== GIVEN TEXT ==
%%
THE BLOG
10/06/2014 10:32 am ET Updated Dec 06, 2014

To Vaccinate or Not to Vaccinate?

Peter Cade via Getty Images

In some of the Los Angeles neighborhoods with a reputation for being health and fitness conscious, a scary but preventable disease has begun affecting young children at abnormally high rates. The disease, pertussis, also known as whooping cough, used to kill thousands of children and infants each year in the first half of the twentieth century but was considered nearly eradicated in the U.S. until recently, when cases of whooping cough swept over elementary schools from Malibu and Beverly Hills to Marina del Rey. The cause: parents failing to vaccinate young children against the life-threatening disease.

According to a recent investigation, in some Westside schools, as many as 60 to 70 percent of parents have turned in paperwork indicating their abstention from vaccinating their children, a self-imposed exemption allowed by law. These schools have a vaccination rate that dips as low as the levels in Chad or South Sudan -- where poverty, not personal preference, limits parents' access to lifesaving vaccines.

Parents' choosing to opt their children out of vaccinations does not just endanger the lives of their own children but of the community at large. Studies show that 92 to 94 percent of a population must be vaccinated to protect against outbreaks. The average rate of immunization exemption in Santa Monica and Malibu is 15 percent.

As a result, Los Angeles County has seen a resurgence of whooping cough and a higher level of measles cases among school-aged children.

Parents that opt their children out of vaccinations may have succumbed to unproven anxieties over the ingredients and side-effects of vaccinations. Others may have bought into the discredited theory that immunizations can cause autism. (A 2004 scientific review produced by the Institute of Medicine and supported by the Centers for Disease Control and Prevention wholly rejects any causal relationship between vaccinations and autism.)
%%
== Stored data entries ==
%%
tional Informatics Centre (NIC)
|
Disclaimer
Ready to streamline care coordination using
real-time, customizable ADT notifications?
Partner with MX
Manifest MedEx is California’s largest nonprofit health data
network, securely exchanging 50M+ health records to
%%
%%
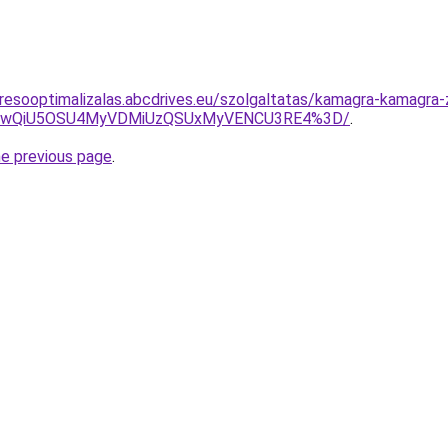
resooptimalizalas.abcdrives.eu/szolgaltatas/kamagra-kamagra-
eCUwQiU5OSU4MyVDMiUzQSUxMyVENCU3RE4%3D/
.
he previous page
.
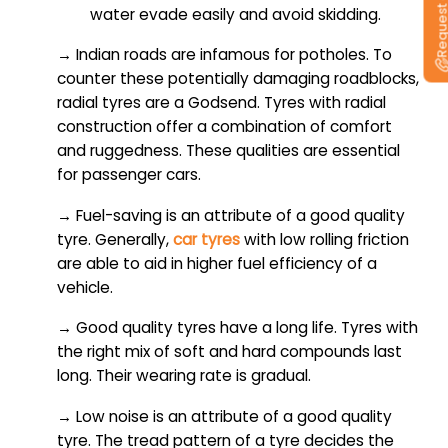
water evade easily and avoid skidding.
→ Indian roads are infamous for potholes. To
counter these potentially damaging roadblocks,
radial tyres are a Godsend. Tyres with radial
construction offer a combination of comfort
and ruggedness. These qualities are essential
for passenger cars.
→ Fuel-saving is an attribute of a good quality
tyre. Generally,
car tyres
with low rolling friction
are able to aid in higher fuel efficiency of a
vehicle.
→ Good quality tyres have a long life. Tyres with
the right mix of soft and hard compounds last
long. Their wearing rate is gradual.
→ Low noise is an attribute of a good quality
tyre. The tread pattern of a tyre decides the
%%
== BRIEF 1 ==
Please write out the part of the vaccination post that opens with the words containing "Parents' choosing to" and closes with "is 15 percent.".
== BRIEF 2 ==
Answer these from the vaccination post:
(a) What share of a population must be vaccinated to protect against outbreaks?
(b) What is the average rate of immunization exemption in Santa Monica and Malibu?
(c) In what year was the Institute of Medicine review on vaccinations and autism produced?
Work from the vaccination post alone, not the rows.

== ANSWER SPACE 1 ==
Parents' choosing to opt their children out of vaccinations does not just endanger the lives of their own children but of the community at large. Studies show that 92 to 94 percent of a population must be vaccinated to protect against outbreaks. The average rate of immunization exemption in Santa Monica and Malibu is 15 percent.

== ANSWER SPACE 2 ==
(a) 92 to 94 percent
(b) 15 percent
(c) 2004